WWD inferred the worst from Marc Jacobs' decision not to throw one of his typical post-show megabashes, as well as the fact that Zac Posen, Calvin Klein, and Alexander Wang were among those who similarly cancelled their party plans. This week, even the New York Times couldn't seem to resist the convenience of the party-over metaphor, casting a vernissage at the new Diesel store as a gathering of lost souls. Welcome to the brave new fashion, where frivolity is out and celebs don't pack the Beatrice Inn. Except it didn't happen that way.
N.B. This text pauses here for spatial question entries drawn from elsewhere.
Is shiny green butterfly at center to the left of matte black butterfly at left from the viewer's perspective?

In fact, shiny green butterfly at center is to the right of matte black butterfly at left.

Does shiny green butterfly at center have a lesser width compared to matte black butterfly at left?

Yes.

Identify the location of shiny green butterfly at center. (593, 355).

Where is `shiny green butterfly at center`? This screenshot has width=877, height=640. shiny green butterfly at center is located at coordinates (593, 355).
I'm no gadfly compared to some, but I go to the occasional night spot, and I can't say I've noticed any appreciable difference in the quality or tone of revelry on offer this season. Maybe I wasn't going to the echelon of party that was canceled to begin with. But this week it seemed like there was the same familiar mixture of people in day-glo accessories, fedoras, Derek Blasberg, your boyfriend's also-a-model ex, and cash bars as ever. Perhaps I've always sensed a ticking heart of melancholia at the center of these kinds of gatherings, where the dance floor has air quotes and everyone puts up the tiresome pretense of not mugging for the party photographer, even back when the economy was gaining ground as opposed to ceding it. (But that probably has always said more about me than about my surroundings.)
Earlier this week I actually saw Lara Stone in person, and I couldn't help but unabashedly stare at her while I stood waiting to pay $18 for a martini that proved to taste like it had been mixed inside an empty orange juice carton. I also saw a man dressed in chain mail and a guy who had light-up rods, actual spiny, glowing bones, sewn onto the outside of his black gloves, like an extra from Blade Runner. Alexander Wang was being congratulated on the stairs, and someone wanted to go to the Purple party, but someone else was like, "When is Olivier Zahm ever not at the Beatrice?" and frankly it all felt very September '08, which is to say it felt very much like any other fashion week. It was sniffy noses and ironic flannel and heavy eyeliner. It was Blackberries and coats that looked like muppets killed for a good cause and testing your clout by lighting that cigarette inside. The other night someone who looked about 19 asked Patrick McMullan who he was shooting for. "I would've recognized your son, I think," she said, semi-apologetically.
Every story this season is about how fashion has become such a terrible, morose End Times-y affair. The narrative is that before, shows were always buoyed by the rising tide of economic good fortune and front-row bold-face names and the parties, they were always terribly glamorous and fun. Now shows are always things you sneak into out of the drudgery of obligation, and when you're caught in the act, you give mealy quotes to the press about how sorry you are, how inconsequential even you recognize it all to be, and how attendance at this particular temple of Baal is unfortunately mandated by your job at this little magazine that covers fashion. And the parties that follow the shows, well, nobody who recognizes the seriousness of Our Straitened Circumstances could possibly acknowledge any interest in such frothy frivolity.
Thing is, you could have written that kind of story last season, or any other season for that matter. Models were getting paid in trade last season too, and a great many seasons before. Editors have always been people aware enough to acknowledge some self-doubt on the question of the actual relative importance of this season's heel or bag; the fashion set is not dumb. But nobody in the media would have thought to cast any previous season in any such light. The before/after is a constructed narrative, and it's one I'm just getting a little sick of reading. This industry, which I love, is troubled — nearly 20,000 jobs were lost in textile and apparel manufacturing and retail in the month of January, according to the U.S. Department of Labor, and many designers and stores are struggling across the spectrum of price points — but all the deckchairs on the Titanic rhetoric seems like unwarranted melodrama, simultaneously too dire and not serious enough. (The last recession, in the early 1990s, gave us Alexander McQueen, John Galliano, and Marc Jacobs.) It's too early to write fashion off; and it is, dare I say it, frivolous to do so because of some party that was or wasn't thrown.